Copy out the part of the listing that opens with the line containing "order: Peronosporales" and closes with the line containing "genus: Iris", keeping both of those lines.

##### Extracted records #####

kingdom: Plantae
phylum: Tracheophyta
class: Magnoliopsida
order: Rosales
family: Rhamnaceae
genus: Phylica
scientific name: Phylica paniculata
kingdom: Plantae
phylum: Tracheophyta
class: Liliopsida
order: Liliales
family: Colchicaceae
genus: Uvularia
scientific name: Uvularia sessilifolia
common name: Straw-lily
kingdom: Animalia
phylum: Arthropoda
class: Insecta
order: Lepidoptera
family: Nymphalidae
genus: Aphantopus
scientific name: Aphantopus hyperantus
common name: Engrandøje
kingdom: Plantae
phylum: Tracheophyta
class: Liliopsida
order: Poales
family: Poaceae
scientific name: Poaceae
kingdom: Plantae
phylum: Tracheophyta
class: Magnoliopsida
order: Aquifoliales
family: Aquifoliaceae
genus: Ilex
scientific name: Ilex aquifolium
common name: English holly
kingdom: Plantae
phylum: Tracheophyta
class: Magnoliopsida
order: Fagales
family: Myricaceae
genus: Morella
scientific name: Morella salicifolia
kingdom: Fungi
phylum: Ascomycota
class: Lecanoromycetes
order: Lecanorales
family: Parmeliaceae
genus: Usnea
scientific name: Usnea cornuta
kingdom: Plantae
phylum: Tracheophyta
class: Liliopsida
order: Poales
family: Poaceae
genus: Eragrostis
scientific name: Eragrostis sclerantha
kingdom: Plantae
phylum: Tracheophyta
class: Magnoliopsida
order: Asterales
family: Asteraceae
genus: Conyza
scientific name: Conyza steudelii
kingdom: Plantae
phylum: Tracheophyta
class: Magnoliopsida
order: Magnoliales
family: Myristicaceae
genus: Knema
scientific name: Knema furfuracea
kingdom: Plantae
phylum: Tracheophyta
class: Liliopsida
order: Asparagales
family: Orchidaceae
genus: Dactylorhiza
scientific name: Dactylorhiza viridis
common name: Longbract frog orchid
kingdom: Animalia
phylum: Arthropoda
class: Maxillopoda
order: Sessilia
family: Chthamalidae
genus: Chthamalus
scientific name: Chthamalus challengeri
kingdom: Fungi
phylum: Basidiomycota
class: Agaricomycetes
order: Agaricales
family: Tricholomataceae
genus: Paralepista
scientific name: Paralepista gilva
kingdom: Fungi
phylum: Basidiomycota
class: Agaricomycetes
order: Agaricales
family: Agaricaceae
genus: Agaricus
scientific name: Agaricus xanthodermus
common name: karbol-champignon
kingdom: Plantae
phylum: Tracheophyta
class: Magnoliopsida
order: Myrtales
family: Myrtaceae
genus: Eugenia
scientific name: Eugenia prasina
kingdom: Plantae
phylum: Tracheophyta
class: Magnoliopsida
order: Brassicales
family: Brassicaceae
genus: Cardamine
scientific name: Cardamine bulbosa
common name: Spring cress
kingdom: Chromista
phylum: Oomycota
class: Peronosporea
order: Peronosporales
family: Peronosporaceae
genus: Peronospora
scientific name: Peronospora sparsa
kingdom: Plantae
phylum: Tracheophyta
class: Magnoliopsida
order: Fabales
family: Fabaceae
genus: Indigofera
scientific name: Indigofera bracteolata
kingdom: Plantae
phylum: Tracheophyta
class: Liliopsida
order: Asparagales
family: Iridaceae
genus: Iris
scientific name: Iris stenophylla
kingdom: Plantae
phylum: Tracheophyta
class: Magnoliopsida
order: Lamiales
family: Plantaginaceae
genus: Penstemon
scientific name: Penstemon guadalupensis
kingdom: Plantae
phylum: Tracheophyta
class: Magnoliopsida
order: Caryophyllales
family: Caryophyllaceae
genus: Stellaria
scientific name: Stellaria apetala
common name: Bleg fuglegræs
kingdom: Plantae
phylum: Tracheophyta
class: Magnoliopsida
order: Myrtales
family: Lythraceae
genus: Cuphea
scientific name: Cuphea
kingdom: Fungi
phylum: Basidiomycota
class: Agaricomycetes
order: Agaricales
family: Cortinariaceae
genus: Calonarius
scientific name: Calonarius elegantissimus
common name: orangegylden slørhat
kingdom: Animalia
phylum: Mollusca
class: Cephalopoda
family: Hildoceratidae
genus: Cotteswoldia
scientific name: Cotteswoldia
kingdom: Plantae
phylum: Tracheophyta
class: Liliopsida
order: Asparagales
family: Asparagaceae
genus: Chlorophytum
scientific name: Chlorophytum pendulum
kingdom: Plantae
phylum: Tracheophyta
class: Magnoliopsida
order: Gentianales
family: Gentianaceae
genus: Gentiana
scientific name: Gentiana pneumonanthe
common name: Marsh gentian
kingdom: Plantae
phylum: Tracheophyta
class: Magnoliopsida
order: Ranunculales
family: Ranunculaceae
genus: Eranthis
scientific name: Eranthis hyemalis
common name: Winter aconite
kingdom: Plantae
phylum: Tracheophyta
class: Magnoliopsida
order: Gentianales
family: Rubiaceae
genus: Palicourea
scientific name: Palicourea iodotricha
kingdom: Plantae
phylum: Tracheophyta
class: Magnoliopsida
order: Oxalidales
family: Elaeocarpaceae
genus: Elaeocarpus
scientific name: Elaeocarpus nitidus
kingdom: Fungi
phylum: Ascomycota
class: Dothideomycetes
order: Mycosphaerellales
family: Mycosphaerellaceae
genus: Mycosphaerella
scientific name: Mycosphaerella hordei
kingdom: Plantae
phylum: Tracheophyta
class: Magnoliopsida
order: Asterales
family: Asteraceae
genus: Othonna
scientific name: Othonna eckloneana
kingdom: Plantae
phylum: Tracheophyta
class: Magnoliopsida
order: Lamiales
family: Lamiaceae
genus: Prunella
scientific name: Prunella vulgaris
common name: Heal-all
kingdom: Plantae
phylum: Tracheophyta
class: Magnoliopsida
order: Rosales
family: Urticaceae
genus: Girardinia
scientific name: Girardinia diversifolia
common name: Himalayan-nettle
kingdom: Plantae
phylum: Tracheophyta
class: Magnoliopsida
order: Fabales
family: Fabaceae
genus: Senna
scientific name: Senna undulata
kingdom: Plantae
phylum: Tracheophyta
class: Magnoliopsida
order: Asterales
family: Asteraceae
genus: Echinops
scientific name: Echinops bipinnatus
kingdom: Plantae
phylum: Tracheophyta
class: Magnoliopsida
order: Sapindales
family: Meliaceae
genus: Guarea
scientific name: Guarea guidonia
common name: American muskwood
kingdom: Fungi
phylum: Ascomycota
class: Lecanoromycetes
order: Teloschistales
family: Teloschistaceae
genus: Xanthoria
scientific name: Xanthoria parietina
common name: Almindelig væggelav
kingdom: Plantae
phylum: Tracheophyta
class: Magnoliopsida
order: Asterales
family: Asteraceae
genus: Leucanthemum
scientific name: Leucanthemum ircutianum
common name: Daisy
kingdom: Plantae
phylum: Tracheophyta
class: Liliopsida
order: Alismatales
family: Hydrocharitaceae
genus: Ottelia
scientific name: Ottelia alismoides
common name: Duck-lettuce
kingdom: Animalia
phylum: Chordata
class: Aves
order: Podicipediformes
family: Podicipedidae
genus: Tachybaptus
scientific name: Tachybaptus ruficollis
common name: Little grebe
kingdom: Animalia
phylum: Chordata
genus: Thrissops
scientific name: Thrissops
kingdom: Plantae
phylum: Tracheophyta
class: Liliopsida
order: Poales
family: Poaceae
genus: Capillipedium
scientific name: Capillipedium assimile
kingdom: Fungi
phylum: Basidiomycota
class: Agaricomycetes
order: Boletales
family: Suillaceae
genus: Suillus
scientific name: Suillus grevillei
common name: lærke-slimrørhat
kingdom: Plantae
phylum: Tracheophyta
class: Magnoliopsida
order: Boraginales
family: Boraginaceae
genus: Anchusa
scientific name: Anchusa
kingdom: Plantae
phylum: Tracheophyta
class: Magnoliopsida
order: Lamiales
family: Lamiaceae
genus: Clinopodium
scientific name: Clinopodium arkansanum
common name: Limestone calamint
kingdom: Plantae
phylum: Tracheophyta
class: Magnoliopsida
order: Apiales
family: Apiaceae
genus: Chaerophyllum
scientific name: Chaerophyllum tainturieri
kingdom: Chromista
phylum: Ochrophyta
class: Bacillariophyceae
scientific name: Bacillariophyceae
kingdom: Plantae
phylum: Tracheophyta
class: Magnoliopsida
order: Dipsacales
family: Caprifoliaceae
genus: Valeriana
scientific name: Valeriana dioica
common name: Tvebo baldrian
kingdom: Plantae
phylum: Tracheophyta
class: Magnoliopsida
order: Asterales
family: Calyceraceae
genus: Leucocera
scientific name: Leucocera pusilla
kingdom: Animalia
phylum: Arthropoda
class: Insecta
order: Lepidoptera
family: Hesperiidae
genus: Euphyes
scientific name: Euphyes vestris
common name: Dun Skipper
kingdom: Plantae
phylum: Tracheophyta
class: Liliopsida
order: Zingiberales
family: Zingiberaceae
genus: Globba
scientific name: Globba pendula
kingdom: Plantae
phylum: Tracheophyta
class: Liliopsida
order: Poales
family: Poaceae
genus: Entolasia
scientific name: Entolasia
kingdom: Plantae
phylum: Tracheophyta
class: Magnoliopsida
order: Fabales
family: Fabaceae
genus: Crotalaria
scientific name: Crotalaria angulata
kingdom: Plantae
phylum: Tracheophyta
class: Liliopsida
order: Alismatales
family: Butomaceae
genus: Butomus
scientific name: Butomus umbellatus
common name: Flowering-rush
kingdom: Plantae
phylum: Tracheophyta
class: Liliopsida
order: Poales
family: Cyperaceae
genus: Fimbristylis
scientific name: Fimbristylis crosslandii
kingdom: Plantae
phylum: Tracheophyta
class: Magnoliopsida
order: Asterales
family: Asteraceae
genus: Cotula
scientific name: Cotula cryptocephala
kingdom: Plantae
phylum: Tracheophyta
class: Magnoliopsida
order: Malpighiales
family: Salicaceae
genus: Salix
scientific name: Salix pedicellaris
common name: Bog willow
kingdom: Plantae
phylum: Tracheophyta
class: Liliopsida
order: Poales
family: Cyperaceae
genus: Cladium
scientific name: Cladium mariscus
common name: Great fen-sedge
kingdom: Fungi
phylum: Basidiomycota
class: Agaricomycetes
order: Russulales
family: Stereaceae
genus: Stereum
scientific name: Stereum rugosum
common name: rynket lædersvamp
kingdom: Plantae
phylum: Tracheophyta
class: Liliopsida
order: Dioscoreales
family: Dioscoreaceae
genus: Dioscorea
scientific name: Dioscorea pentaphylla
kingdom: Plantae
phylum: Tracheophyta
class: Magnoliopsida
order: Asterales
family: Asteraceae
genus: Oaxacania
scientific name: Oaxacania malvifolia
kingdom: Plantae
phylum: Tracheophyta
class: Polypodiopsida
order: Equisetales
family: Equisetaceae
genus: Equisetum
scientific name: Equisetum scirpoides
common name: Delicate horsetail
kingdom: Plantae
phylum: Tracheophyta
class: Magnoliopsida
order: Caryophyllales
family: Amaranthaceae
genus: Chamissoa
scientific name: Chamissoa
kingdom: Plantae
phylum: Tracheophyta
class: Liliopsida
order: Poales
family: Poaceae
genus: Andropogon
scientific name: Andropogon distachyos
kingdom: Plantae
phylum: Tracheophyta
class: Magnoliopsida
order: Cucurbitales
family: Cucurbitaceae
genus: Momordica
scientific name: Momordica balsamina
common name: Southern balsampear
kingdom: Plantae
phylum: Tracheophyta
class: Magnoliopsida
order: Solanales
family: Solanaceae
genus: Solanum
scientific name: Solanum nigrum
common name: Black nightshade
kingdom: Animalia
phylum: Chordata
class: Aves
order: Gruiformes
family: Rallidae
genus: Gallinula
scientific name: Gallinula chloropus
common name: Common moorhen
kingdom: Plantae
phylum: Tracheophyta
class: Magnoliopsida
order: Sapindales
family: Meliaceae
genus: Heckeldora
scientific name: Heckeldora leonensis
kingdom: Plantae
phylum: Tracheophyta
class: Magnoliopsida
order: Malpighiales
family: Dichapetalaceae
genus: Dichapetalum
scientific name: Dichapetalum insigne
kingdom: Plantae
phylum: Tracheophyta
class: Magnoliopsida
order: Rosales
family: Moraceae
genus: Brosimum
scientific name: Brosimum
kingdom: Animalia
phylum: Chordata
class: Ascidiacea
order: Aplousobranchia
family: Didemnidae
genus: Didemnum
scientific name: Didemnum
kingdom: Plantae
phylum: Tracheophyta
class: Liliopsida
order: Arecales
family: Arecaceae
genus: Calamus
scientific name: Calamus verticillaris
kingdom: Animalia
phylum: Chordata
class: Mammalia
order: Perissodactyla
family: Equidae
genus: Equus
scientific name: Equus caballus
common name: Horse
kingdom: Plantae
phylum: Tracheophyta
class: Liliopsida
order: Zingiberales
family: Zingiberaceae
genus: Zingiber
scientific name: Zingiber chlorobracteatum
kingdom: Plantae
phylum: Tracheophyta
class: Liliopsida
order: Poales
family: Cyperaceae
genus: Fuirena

#####

Written response ::
order: Peronosporales
family: Peronosporaceae
genus: Peronospora
scientific name: Peronospora sparsa
kingdom: Plantae
phylum: Tracheophyta
class: Magnoliopsida
order: Fabales
family: Fabaceae
genus: Indigofera
scientific name: Indigofera bracteolata
kingdom: Plantae
phylum: Tracheophyta
class: Liliopsida
order: Asparagales
family: Iridaceae
genus: Iris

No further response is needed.